We have, first set as \[A = \{ x:x > 1{\text{ and }}x < 1\} \].
It is given that \[x > 1\] and also \[{\text{ }}x < 1\]. But, \[x\] can’t be greater than one and less than one simultaneously. So, there will be no element in \[A\].
Therefore, \[A\] is a null set.

Now, we have a second set as \[B = \{ x:x \geqslant 3\} \].
It is given that \[x \geqslant 3\]. So, there will be an infinite number of elements in this set.
Therefore, \[B\] is not a null set.

Now, we have the third set as \[C = \left\{ \phi \right\}\].
It is given that \[C\] is a set which has no elements.

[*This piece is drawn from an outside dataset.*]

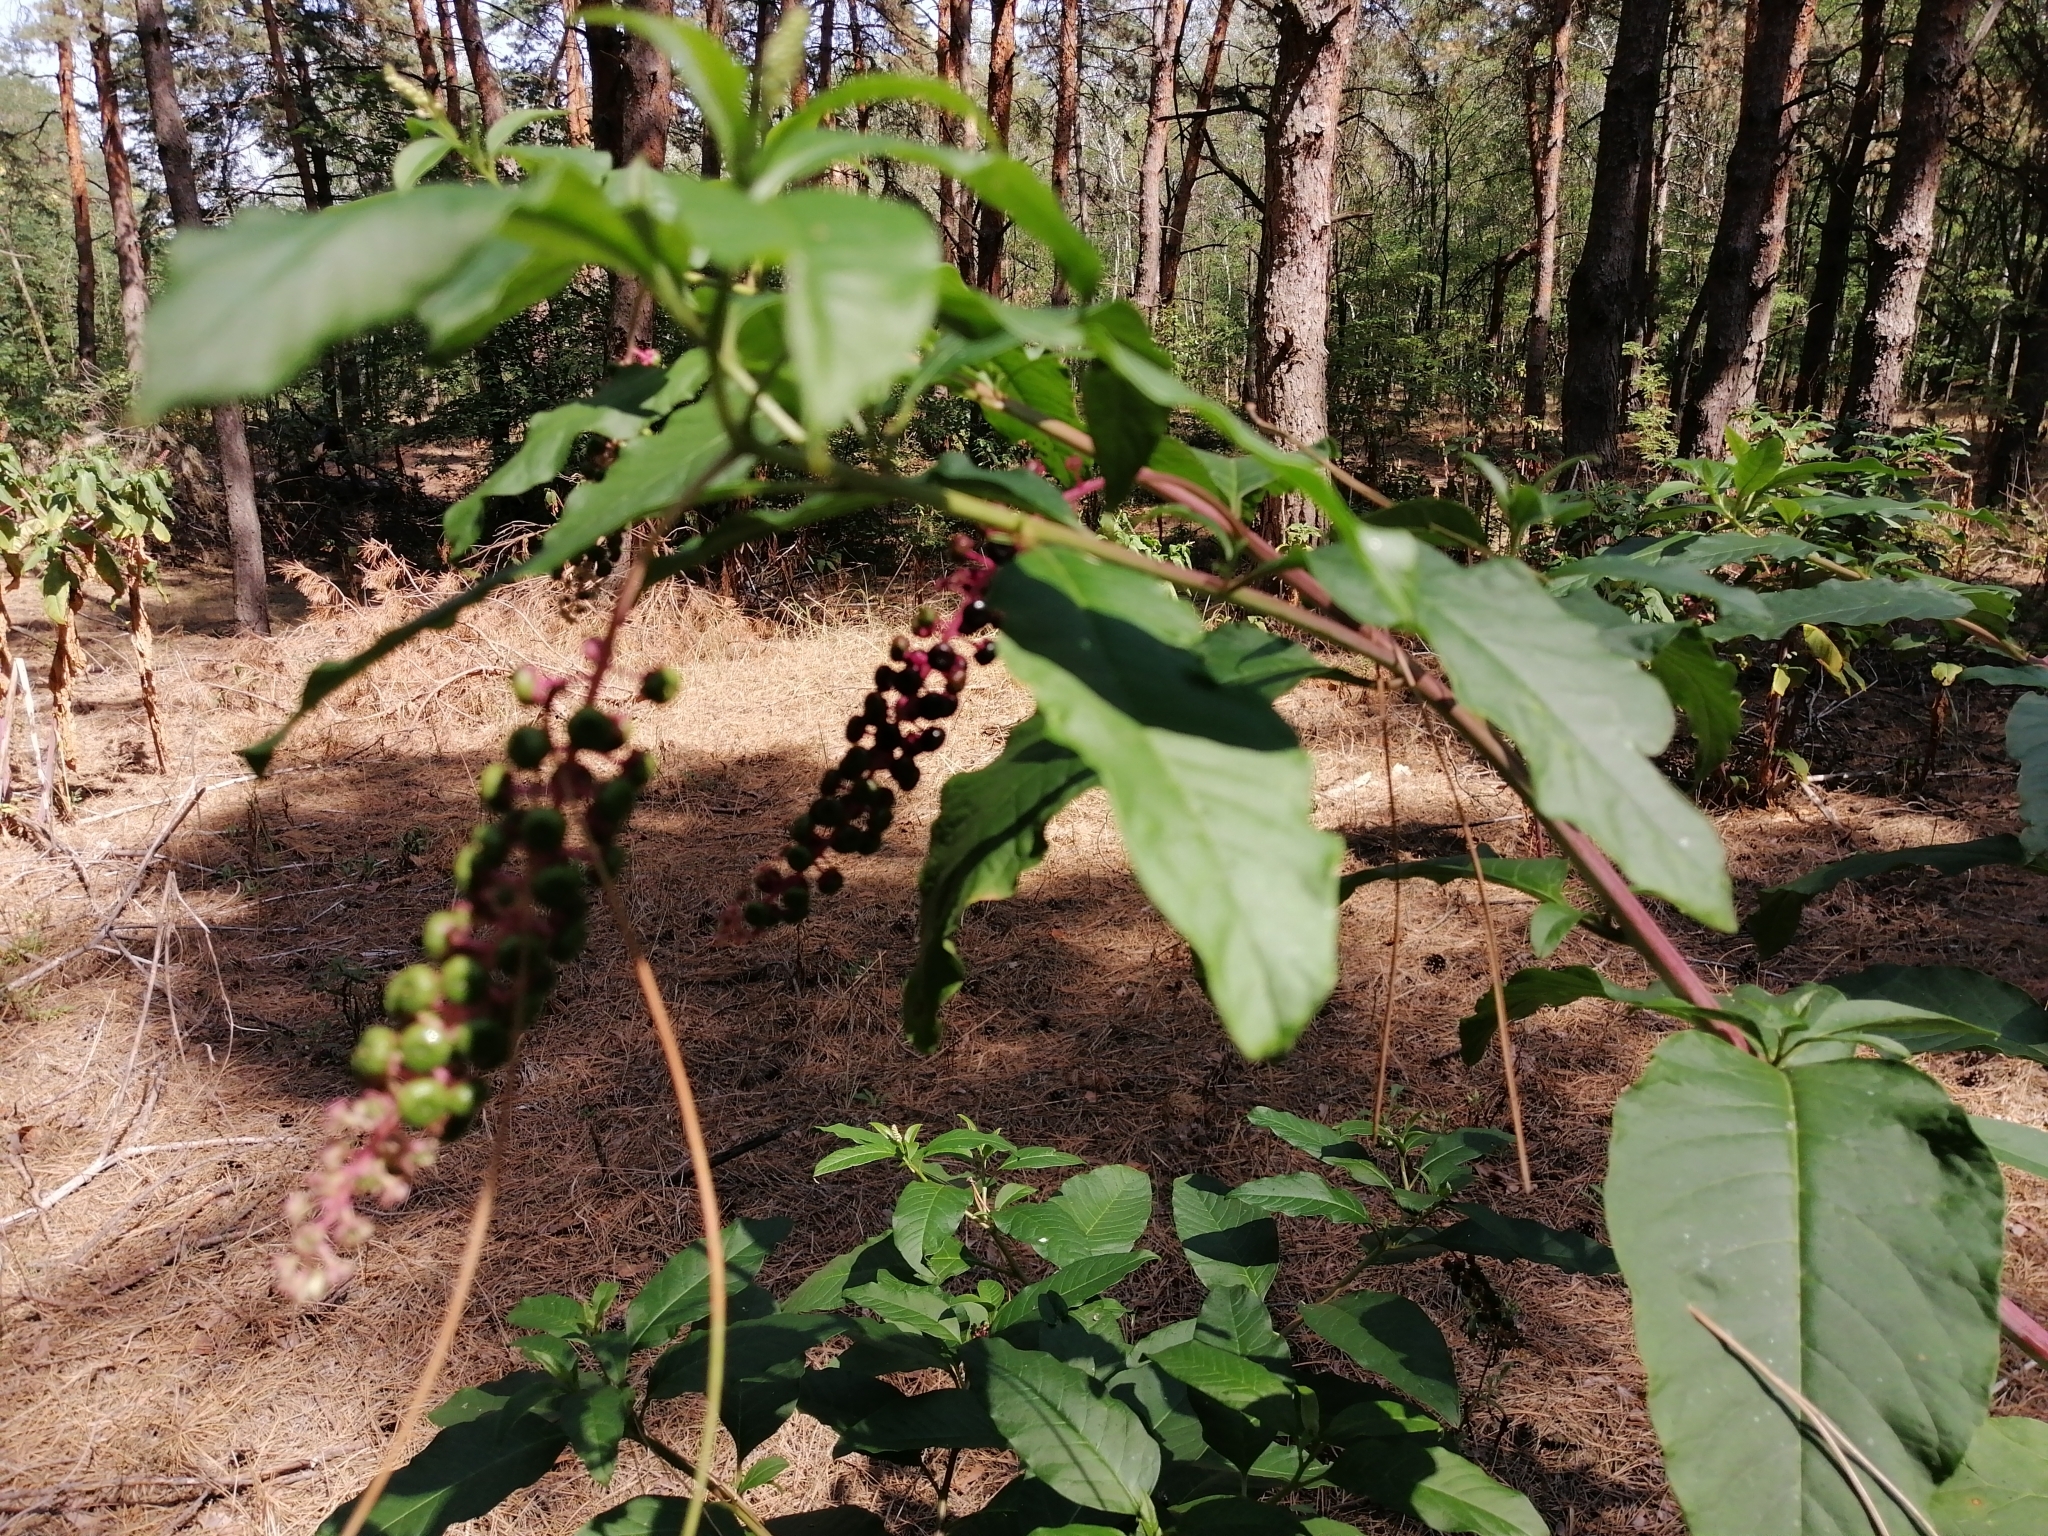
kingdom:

So, there will be one set in which there will be no element.
Therefore, \[C\] is not a null set.

Now, we have the fourth set as \[D = \{ x:x \geqslant 1{\text{ and }}x \leqslant 1\} \].
It is given that \[D\] is a set in which \[x \geqslant 1{\text{ and }}x \leqslant 1\]. So, \[D\] will contain one element i.e., \[1\].
Therefore, \[D\] is not a null set.
So, the correct answer is “Option A and C”.

Note: One important point to note is that null set implies that that there are no elements in a set but here it does not mean that the element is zero i.e., \[\left\{ 0 \right\}\] as if we write \[\left\{ 0 \right\}\] then it is not a null set because this set has an element which is zero. Also, there is only one null set because there is logically only one way that a set can contain nothing.